You know it’s ski season ahead when the snow films start making an appearance and this one is a corker to fuel the stoke.
Divya Gordon is a self-taught documentary filmmaker from Sydney Australia and now the name behind MAVEN, an inspiring film for all budding backcountry skiers and boarders.
The short film showcases and celebrates female adventurers taking on the Snowy Mountains backcountry.
With backcountry guide Chess Smee at the helm, Gordon documents Smee as she takes on some serious goals for the 2023 season, including hitting Australia’s 11 highest peaks in one day.
This intimate discovery of Australia’s female focused backcountry community with the mantra “to empower women with the skills and confidence and do anything they dare to dream.”
MAVEN isn’t Gordon’s first film rodeo. After leaving her corporate roots in Sydney, she embraced a nomadic lifestyle in her van, growing her connection with adventure communities while pursuing her passion for filmmaking.
Her first adventure documentary The First Worm featured in global film festivals and centred on a highline boulder wrap in the steepest ski lines in mainland Australia.
Gordon’s Seven 7 Seven film was another climbing film focusing on the highline community.

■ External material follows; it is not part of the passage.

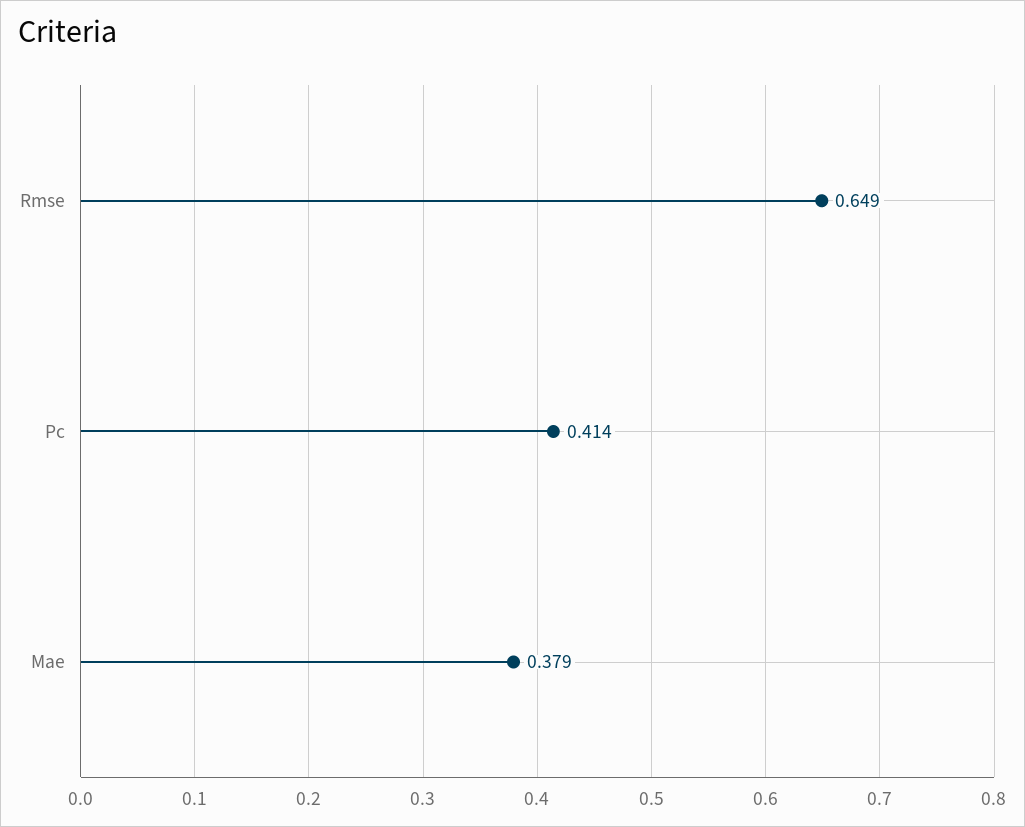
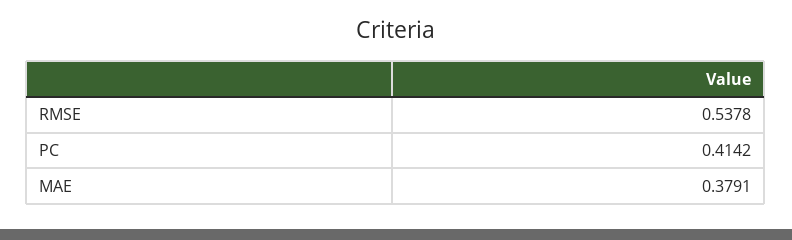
Rmse: 0.649 -> 0.5378

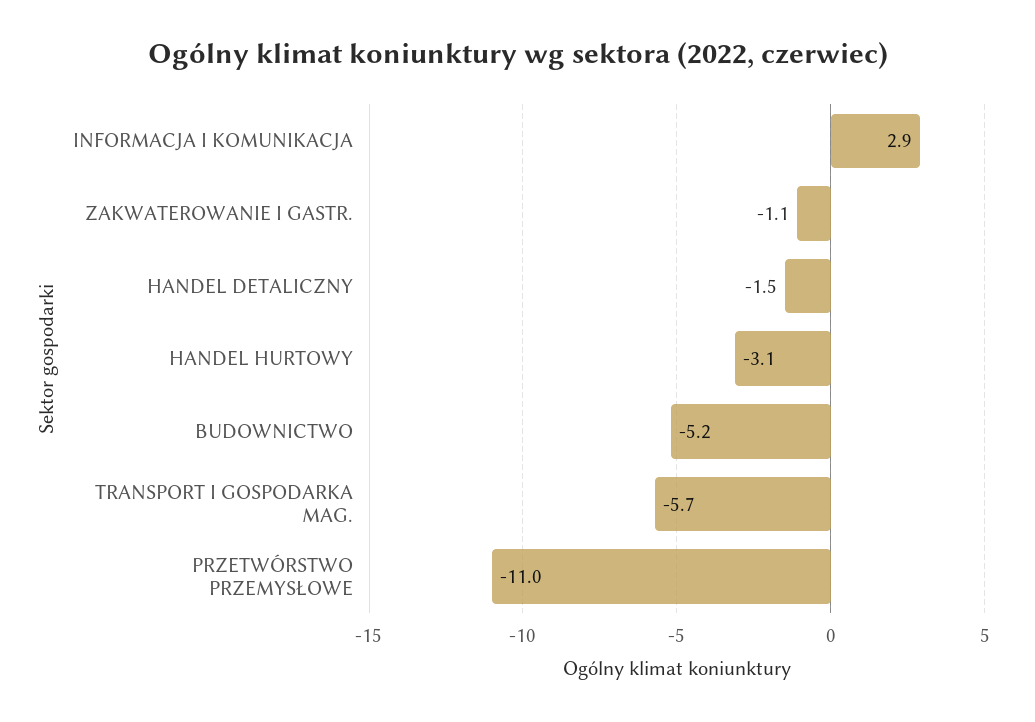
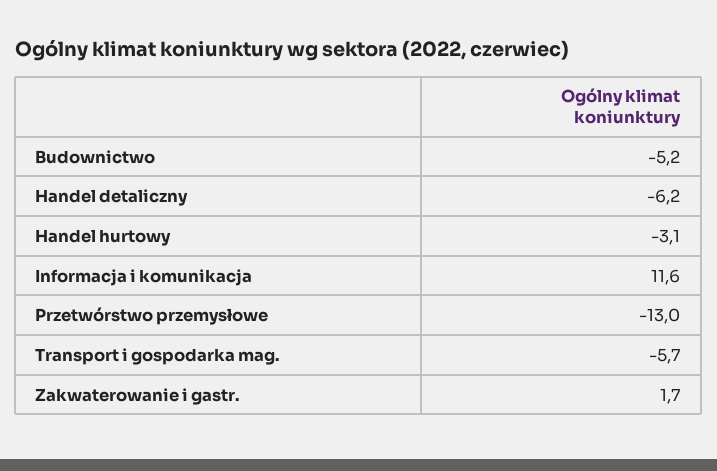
INFORMACJA I KOMUNIKACJA: 2.9 -> 11.6
ZAKWATEROWANIE I GASTR.: -1.1 -> 1.7
HANDEL DETALICZNY: -1.5 -> -6.2
PRZETWÓRSTWO PRZEMYSŁOWE: -11 -> -13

Seven hundred and seventy seven metres is the bizarre number that measures a gap between two cliffs. In March 2021, a group of dirty and like minded individuals came together to break the Australian record for longest line rigged and bridge this 777m gap.
“I spent 4 years in the highlining community before I felt fit to represent it through film. Packed into ‘Seven 7 Seven’ is the heart and soul of Aussie highlining, as seen by me,” says Gordon in her director’s statement.
Gordon shot the entire MAVEN film on the lightweight and versatile Nikon Z 8 adventure camera. She launches MAVEN, in partnership with Nikon and Arc’teryx on April 11 at the Hayden Orpheum in Sydney, followed by a nationwide film tour with Warren Miller.